OBJETIVO DECLARADO 1 =>
Reproduza literalmente o trecho da reportagem sobre Alon Pinkas entre "Israel nega alvejar" e "seu cerco militar.", ambos incluídos.
OBJETIVO DECLARADO 2 =>
Segundo a reportagem sobre Alon Pinkas, de quantos ministros das Relações Exteriores israelenses ele foi chefe de gabinete?
OBJETIVO DECLARADO 3 =>
Por favor, liste todos os cargos que, segundo a reportagem sobre Alon Pinkas, ele ocupou.
------ TRECHO DO TEXTO ------
Israel está a caminho de se transformar em um Estado pária se o primeiro-ministro Benjamin Netanyahu mantiver as atuais políticas e a condução da guerra em Gaza, na avaliação de um ex-alto diplomata israelense.
BBC News Mundo
Em entrevista à BBC News Mundo, o serviço em espanhol da BBC, o ex-embaixador Alon Pinkas, uma das principais vozes em Israel críticas à forma como a guerra tem sido conduzida, diz que sem mudanças seu país vai ficar cada vez mais isolado no mundo.
Netanyahu é criticado pela forma como está conduzindo a guerra em Gaza | GETTY IMAGES |
Mais de sete meses após os ataques de 7 de outubro que desencadearam a guerra em Gaza, a opinião pública a nível mundial parece ter mudado. A solidariedade inicial que Israel recebeu após o ataque do Hamas deu lugar a protestos e duras críticas, até mesmo por parte de países tradicionalmente aliados.
A reação militar na Faixa de Gaza de Israel já deixou milhares de mortos e centenas de milhares de desabrigados.
Nesta semana, o procurador-chefe do Tribunal Penal Internacional (TPI) solicitou a emissão de mandados de prisão contra Netanyahu e líderes do Hamas, por acusações de crimes de guerra e contra a humanidade.
Netanyahu classificou o pedido como um "ultraje moral de proporções históricas" e disse que Israel trava "uma guerra justa contra o Hamas, uma organização terrorista genocida que perpetrou o pior ataque ao povo judeu desde o Holocausto".
Israel nega alvejar civis palestinos indiscriminadamente na Faixa de Gaza e afirma que a escassez de alimentos no território palestino não é causada por seu cerco militar.
Netanyahu diz que os objetivos da guerra são a destruição do Hamas e o retorno de dezenas de israelenses tomados como reféns pelo grupo palestino.
Para o ex-embaixador Pinkas, é possível "entender as razões" para a guerra e até "justificar o sentimento" em Israel, mas há uma desproporcionalidade no conflito que já dura muito tempo.
"Se Israel tivesse conseguido, depois de dois, talvez três meses, destruir completamente o Hamas, enquanto tentava minimizar — nem digo conseguindo, mas pelo menos tentando minimizar de forma séria e sincera — as mortes de civis, acho que o mundo seria crítico, mas tolerante com o que aconteceu", diz ele. "A verdade é que já se passaram quase oito meses, e não há um fim à vista."
Pinkas foi chefe de gabinete de quatro ministros das Relações Exteriores israelenses, e participou dos diálogos entre Israel e Palestina que se seguiram à Cúpula para a Paz no Oriente Médio, em Camp David, no ano 2000.
Ele também foi embaixador e cônsul-geral de Israel em Nova York.
A seguir, confira os principais trechos da entrevista que ele concedeu à BBC News Mundo:
BBC News Mundo - Israel recebeu apoio de grande parte do mundo depois que o Hamas matou 1,2 mil pessoas e sequestrou mais de 200 durante o ataque de 7 de outubro. No entanto, sete meses depois, este apoio parece ter desaparecido. Muitos veem Israel mais como agressor do que como vítima. O que aconteceu?
------ SEÇÃO DE DADOS ------
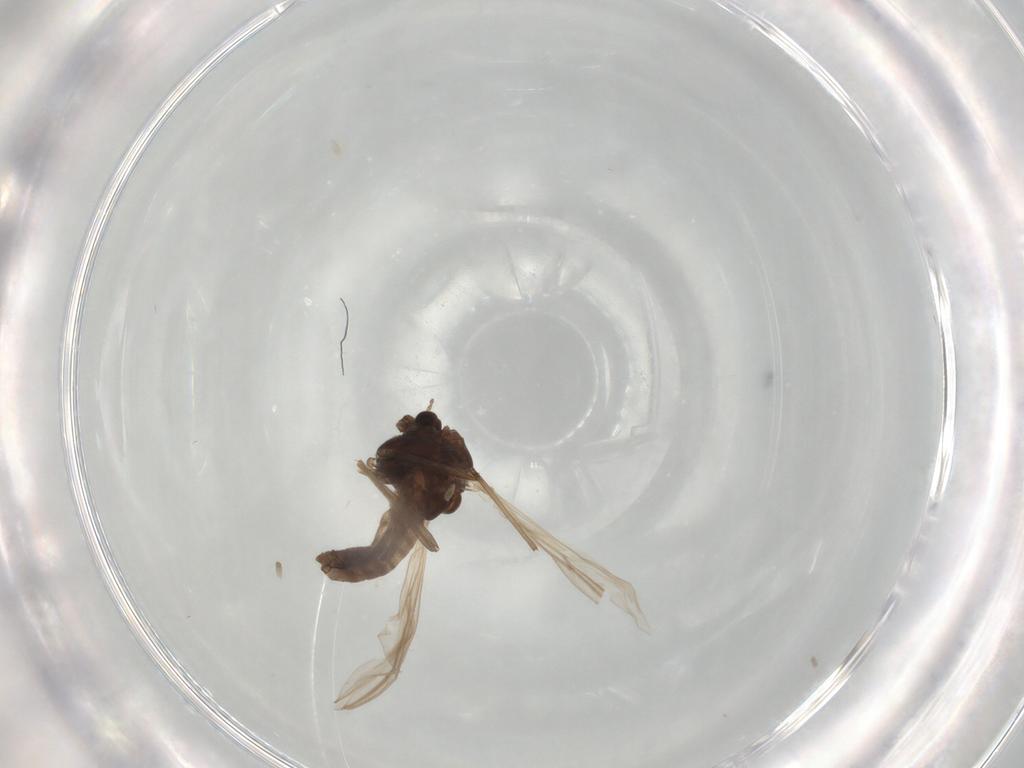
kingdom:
------
RESPOSTA CORRETA 1 =>
Israel nega alvejar civis palestinos indiscriminadamente na Faixa de Gaza e afirma que a escassez de alimentos no território palestino não é causada por seu cerco militar.

RESPOSTA CORRETA 2 =>
De quatro ministros.

RESPOSTA CORRETA 3 =>
- Chefe de gabinete de quatro ministros das Relações Exteriores israelenses
- Embaixador de Israel
- Cônsul-geral de Israel em Nova York